Topology.from_openmm(pdb, unique_molecules=[CHL, POPC, TIP3])

to

Topology.from_openmm(pdb.topology, unique_molecules=[CHL, POPC, TIP3])
dkchalmers commented 2 weeks ago

Thanks for your help - that is working.

I am also very interested in working with peptides and proteins with lipid bilayers - so a fix for the original issue would be great.

PEFrankel commented 2 weeks ago

The stereochemistry warning is common, but you likely don't need to worry about it here. Although I cannot see, but as you suspect, the issue arises from the phosphate, which we've run into as well. allow_undefined_stereo=True quenches the warning. In my experience making molecules and interchanges, SDFs work well with from_file(). from_pdb() can be a little finicky (with a few lipids at least iirc).
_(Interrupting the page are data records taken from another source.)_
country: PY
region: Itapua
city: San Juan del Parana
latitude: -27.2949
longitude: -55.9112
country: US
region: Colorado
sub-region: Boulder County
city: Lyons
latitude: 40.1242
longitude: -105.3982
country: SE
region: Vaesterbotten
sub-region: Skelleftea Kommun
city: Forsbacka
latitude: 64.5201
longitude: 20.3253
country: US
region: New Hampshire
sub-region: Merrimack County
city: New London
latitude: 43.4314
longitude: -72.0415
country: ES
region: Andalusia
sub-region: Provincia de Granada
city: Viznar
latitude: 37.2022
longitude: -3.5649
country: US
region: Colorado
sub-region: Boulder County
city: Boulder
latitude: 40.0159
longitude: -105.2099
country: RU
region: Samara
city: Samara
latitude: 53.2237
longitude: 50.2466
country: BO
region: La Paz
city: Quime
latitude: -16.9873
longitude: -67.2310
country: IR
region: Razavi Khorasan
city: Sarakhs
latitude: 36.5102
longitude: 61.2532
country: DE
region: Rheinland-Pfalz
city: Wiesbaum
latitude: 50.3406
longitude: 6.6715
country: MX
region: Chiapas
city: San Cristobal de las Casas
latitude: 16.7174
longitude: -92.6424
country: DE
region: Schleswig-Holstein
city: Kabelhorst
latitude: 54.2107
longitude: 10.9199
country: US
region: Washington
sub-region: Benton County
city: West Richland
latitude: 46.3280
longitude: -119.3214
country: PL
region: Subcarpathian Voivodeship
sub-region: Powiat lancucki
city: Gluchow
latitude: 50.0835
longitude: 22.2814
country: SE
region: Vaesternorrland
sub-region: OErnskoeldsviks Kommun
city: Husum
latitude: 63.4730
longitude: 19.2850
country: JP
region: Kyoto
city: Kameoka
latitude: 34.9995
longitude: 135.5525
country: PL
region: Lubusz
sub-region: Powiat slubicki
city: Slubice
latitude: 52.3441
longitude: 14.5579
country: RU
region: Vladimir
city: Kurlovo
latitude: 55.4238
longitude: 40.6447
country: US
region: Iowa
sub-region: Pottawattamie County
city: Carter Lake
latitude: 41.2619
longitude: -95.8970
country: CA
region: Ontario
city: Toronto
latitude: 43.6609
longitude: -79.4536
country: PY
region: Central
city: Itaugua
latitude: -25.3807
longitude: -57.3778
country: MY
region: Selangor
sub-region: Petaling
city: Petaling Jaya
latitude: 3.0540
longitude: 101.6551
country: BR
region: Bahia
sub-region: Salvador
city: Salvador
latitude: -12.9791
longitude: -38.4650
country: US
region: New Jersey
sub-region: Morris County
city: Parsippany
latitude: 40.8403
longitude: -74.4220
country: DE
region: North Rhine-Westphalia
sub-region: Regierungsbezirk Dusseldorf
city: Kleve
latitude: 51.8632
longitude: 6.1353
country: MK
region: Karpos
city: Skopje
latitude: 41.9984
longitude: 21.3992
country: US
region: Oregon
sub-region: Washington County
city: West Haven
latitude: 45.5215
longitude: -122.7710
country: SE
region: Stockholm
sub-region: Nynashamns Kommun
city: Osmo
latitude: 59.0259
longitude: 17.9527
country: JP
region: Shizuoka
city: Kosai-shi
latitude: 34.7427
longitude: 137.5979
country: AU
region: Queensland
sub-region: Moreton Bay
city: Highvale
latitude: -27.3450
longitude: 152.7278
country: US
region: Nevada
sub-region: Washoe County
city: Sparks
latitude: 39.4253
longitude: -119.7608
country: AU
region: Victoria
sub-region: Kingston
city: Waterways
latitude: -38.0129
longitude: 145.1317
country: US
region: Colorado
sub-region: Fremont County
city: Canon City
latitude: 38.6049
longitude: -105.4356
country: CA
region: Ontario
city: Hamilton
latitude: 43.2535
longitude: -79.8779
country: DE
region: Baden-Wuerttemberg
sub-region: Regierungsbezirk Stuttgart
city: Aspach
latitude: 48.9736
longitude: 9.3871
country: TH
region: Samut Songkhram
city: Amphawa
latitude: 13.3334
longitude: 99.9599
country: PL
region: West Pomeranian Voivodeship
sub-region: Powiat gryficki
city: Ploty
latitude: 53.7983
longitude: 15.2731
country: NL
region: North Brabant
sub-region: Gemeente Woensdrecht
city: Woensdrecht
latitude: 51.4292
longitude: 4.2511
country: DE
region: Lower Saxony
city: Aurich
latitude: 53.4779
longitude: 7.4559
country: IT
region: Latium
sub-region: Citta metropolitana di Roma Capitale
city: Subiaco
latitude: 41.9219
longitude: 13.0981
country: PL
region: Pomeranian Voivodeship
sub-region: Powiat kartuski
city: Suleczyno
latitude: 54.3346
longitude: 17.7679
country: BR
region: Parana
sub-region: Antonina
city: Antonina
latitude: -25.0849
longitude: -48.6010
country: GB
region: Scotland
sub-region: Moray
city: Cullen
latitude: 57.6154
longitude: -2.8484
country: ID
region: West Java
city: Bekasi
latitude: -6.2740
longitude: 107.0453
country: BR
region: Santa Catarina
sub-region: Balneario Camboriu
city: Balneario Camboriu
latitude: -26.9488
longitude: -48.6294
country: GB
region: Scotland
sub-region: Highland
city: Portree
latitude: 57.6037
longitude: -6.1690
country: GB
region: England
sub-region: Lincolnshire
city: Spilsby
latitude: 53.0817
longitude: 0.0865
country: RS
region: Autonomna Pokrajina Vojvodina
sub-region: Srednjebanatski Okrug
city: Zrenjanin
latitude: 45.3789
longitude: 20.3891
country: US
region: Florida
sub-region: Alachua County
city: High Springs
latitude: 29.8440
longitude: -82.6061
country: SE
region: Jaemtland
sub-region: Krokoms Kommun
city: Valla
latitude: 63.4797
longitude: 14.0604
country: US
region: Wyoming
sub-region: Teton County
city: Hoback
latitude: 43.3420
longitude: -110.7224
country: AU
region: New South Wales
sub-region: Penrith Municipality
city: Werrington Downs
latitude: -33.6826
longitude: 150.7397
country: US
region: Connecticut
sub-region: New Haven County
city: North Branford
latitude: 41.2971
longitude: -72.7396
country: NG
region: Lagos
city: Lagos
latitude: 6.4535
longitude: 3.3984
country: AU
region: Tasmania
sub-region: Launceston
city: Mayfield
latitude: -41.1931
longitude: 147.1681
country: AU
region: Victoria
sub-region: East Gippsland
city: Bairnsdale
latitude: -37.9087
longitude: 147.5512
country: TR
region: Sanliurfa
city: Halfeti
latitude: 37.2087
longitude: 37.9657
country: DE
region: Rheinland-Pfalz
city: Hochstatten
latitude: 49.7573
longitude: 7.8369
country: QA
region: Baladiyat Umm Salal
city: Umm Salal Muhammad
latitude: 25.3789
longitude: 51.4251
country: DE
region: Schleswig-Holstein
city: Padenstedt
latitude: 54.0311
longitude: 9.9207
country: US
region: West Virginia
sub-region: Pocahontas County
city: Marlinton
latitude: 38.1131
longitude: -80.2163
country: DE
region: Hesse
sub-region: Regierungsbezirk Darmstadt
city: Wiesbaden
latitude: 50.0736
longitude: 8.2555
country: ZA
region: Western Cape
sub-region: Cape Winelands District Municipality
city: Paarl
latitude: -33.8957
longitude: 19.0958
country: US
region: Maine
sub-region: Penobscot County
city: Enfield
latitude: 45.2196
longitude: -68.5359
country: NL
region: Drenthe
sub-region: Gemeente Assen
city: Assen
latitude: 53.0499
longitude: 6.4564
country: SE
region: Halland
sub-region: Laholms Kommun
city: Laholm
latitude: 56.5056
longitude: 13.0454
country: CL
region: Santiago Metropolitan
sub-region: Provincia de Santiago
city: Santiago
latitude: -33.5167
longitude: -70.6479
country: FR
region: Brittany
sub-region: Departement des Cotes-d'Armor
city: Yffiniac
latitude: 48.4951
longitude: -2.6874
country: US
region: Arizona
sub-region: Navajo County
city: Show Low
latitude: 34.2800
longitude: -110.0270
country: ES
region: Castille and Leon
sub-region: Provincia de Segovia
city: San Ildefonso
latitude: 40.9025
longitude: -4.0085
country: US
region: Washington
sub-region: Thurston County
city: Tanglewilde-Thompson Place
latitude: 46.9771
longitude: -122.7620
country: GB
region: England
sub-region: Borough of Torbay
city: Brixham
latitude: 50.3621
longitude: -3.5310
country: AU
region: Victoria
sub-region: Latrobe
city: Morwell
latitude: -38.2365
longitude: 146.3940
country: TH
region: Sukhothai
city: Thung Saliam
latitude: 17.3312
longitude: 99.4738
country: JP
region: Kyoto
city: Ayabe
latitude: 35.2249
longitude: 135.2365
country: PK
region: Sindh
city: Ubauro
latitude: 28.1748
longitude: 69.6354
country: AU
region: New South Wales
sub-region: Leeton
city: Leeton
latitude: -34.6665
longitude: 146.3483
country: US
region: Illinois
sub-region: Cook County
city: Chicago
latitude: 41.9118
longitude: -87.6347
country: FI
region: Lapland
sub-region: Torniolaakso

In case you find it useful, this notebook parametrizes both a single lipid and/or a full PDB system (128 lipids fully hydrated here) in 10-15 min (note: this example implements HMR). Adjusting the molecule count and box size don't change the parametrization duration. Changing the charge assignment to something other than AM1BCC would make it faster as Jeff noted.